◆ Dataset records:
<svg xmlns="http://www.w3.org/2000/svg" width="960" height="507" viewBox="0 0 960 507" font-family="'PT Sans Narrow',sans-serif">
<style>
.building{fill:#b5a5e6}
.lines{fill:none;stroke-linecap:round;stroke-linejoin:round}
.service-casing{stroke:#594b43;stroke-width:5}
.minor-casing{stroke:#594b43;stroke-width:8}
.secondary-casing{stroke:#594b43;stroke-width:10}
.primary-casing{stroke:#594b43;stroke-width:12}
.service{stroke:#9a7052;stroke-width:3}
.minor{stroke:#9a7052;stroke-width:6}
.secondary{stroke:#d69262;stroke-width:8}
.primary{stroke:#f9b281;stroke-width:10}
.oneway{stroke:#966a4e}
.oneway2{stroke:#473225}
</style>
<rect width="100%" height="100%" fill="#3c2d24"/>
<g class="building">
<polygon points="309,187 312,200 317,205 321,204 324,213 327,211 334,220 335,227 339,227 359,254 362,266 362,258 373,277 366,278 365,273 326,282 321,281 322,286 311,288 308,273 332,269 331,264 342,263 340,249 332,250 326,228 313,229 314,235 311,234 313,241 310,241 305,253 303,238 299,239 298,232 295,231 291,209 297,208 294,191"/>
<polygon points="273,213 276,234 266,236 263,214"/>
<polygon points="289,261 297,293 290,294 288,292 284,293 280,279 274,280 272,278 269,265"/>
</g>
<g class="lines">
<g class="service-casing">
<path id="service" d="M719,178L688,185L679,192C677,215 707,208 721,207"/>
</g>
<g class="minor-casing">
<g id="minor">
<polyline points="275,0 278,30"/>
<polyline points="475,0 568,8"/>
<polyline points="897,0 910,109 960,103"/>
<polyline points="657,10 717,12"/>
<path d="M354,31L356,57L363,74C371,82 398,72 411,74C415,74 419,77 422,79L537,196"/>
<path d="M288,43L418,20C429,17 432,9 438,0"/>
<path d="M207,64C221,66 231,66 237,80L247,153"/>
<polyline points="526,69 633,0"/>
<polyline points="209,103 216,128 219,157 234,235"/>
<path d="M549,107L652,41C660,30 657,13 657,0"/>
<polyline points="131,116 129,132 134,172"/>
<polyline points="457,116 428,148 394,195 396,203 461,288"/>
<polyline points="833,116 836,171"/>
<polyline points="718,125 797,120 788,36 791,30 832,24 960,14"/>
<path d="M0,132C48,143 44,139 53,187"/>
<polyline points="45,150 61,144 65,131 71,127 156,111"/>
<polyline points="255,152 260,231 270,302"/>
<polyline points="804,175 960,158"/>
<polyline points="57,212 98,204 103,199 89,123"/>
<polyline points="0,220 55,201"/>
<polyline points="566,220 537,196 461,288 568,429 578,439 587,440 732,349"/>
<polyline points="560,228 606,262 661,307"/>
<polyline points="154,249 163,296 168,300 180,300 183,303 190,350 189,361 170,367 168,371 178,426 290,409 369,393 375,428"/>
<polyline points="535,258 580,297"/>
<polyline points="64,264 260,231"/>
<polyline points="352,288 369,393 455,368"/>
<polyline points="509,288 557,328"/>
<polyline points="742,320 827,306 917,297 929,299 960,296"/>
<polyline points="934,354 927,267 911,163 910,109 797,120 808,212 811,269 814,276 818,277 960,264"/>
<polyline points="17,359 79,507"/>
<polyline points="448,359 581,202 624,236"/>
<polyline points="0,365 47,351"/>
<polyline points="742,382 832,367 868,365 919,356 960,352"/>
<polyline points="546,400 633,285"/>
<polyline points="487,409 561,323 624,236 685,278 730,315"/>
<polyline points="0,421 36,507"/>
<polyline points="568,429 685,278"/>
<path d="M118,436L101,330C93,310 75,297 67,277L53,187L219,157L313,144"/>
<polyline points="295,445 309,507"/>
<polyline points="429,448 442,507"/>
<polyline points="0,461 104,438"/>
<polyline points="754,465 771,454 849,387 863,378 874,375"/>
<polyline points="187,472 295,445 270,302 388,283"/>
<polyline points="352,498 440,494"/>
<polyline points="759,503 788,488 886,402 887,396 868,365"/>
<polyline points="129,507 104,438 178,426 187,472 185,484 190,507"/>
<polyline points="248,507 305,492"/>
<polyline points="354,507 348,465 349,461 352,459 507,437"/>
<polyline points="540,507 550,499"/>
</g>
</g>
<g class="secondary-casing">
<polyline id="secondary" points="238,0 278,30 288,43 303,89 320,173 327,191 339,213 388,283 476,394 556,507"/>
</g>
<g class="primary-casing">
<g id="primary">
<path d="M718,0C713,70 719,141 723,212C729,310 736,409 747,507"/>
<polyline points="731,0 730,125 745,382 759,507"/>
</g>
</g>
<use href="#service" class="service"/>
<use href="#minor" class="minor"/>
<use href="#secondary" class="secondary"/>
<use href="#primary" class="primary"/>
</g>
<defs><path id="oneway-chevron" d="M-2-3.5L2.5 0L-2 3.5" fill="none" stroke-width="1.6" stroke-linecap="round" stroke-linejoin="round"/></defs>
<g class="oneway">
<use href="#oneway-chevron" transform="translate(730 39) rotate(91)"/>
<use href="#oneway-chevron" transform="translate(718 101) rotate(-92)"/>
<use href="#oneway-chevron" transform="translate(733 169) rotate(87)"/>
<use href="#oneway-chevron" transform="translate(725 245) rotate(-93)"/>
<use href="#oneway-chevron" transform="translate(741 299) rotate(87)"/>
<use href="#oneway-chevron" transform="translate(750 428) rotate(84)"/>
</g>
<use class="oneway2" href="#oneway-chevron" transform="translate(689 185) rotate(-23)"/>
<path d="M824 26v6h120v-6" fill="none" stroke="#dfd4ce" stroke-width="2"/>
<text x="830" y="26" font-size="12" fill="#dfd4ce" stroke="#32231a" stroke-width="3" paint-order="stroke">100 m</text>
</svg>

◆ Your objective:
Reply with one number, the count of lines in the data that contain "height".

◆ Answer section:
2